As a member of a few tribunals so far, I do worry about our very typical ‘cum laude’ hyperinflation. I’ve fought hard to keep up standards on examining boards that intended to reward candidates in excess of their merits, as I think that the all-too common automatic ‘cum laude’ diminishes the merits of real ‘cum laudes.’ This, ironically, might make me unwelcome to other examining boards, for I may gain the wrong reputation… We need to understand that if universities allow for a wider range of marks, these should be used, included ‘Aprobado’ (C) and ‘Notable’ (B). I do realise that the supervisor is a key element in the ‘cum laude’ hyperinflation, as his/her colleagues would not want to question their professionalism by awarding one of his/her dissertations a low mark.
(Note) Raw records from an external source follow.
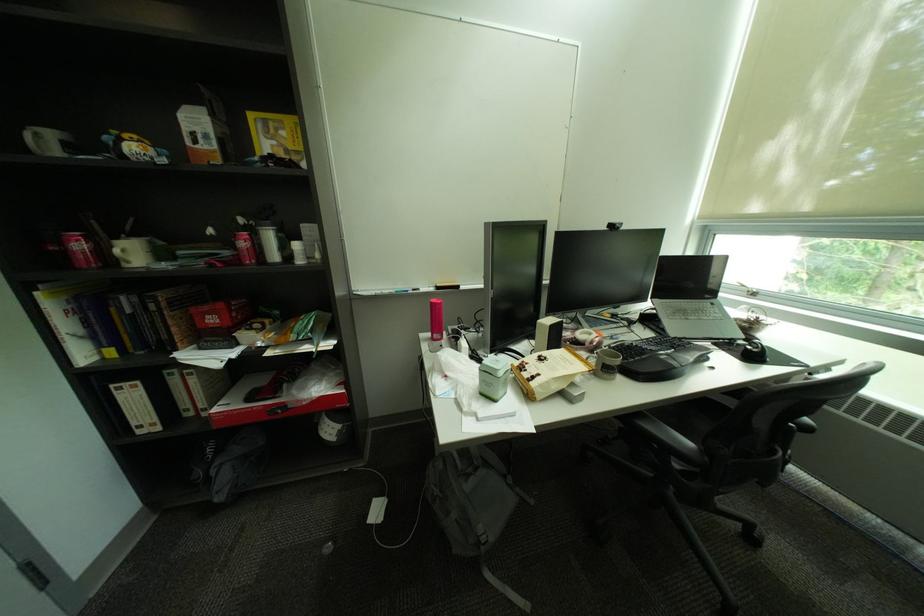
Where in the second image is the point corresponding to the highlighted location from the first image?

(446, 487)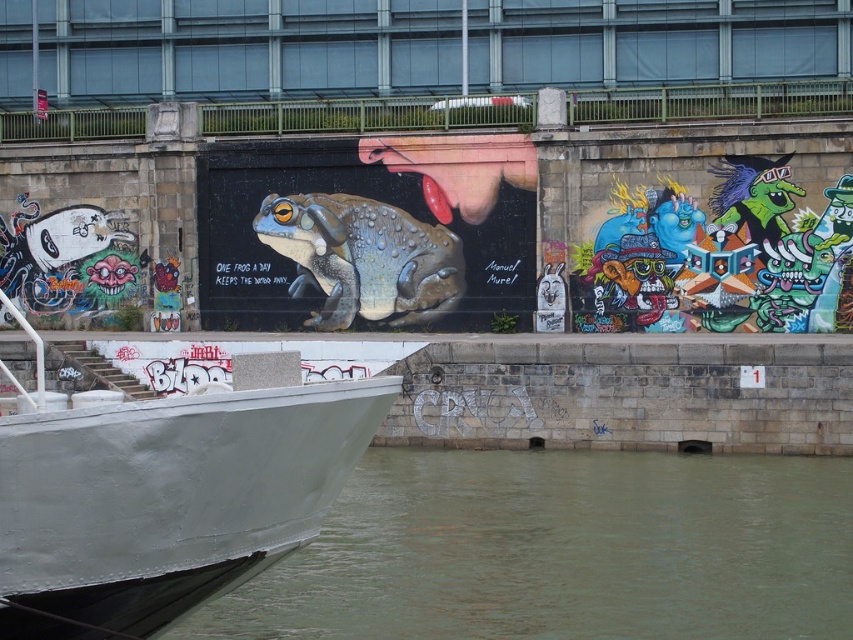
Which of these two, greenish water at lower left or metallic gray boat at center, stands taller?

With more height is metallic gray boat at center.

Who is shorter, greenish water at lower left or metallic gray boat at center?

Standing shorter between the two is greenish water at lower left.

The height and width of the screenshot is (640, 853). I want to click on greenish water at lower left, so click(x=563, y=550).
Yet, it’s funny how we never think this way of plain exams, which the best university teachers can fail with no qualms about his/her own reputation (again, quite the opposite). In the same way, although a doctorate is our own honours program, we need to understand that the impact of falling standards will soon be felt and we’ll have indeed dissertations that only merit a simple ‘pass,’ regardless of the efforts of the supervisor.
Knowing that this blog is, somehow, autobiographical, I’m sure readers will suspect that I’m referring here to a particular dissertation. Well, yes, last Friday I was part of a PhD examining board and, yes, criticism was quite thorough, despite which the candidate got a ‘cum laude’ (A+). I awarded this mark with all my heart for I did see that the candidate, a hard-working person whose academic capacities I know well, understood our criticisms and would make most of them in order to publish a better version of his dissertation. Also because his failings were connected to his ambition to do innovative research in his field, which is, after all, the point of a dissertation. Well done!!
I just hope my own doctoral students do so well and that if they receive a ‘cum laude’ it is justified on the same grounds. I’m ready to help but I’m also ready for the time one of mine might deserve just a ‘pass’ despite my efforts. Sooner or later, it’ll happen to any of us.